Stored items
--- Begin ---
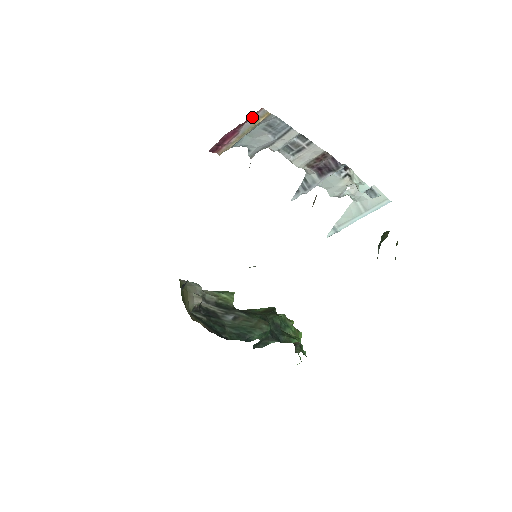
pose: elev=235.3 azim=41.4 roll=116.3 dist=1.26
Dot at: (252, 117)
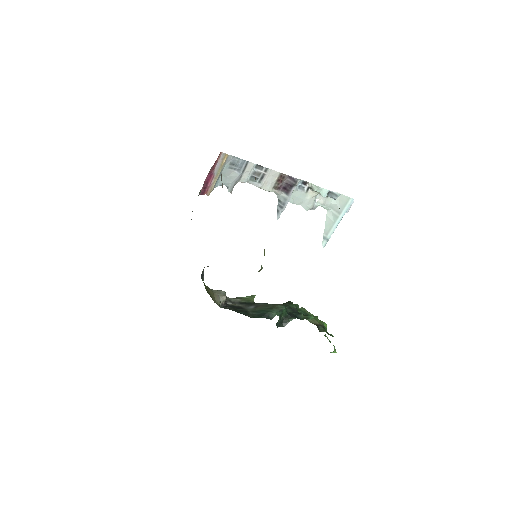
Dot at: (218, 161)
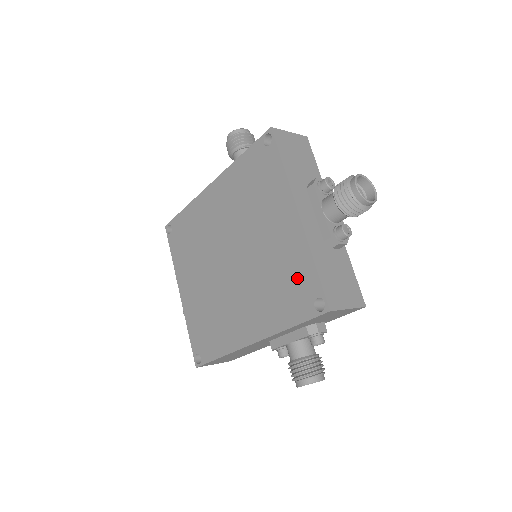
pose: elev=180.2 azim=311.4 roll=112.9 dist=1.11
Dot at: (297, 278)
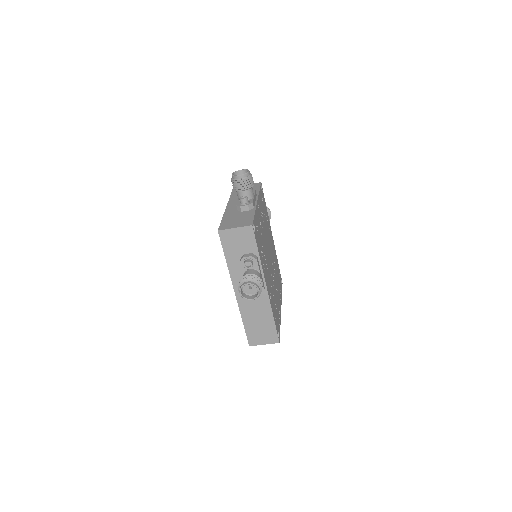
Dot at: occluded
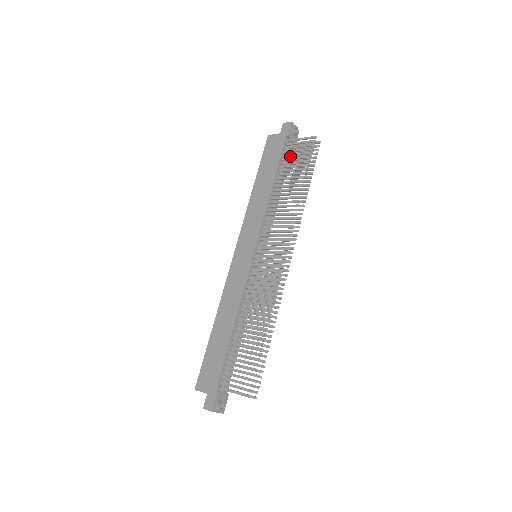
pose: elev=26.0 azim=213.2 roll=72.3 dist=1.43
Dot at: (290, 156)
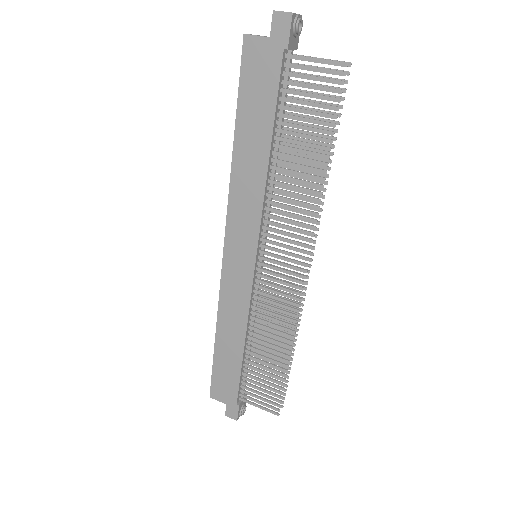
--- End ---
● **Brief**
Report every line of the records that contains the word "azim", treating uppercase and lowercase as different.

● **Finished exercise**
pose: elev=235.3 azim=41.4 roll=116.3 dist=1.26
pose: elev=180.2 azim=311.4 roll=112.9 dist=1.11
pose: elev=26.0 azim=213.2 roll=72.3 dist=1.43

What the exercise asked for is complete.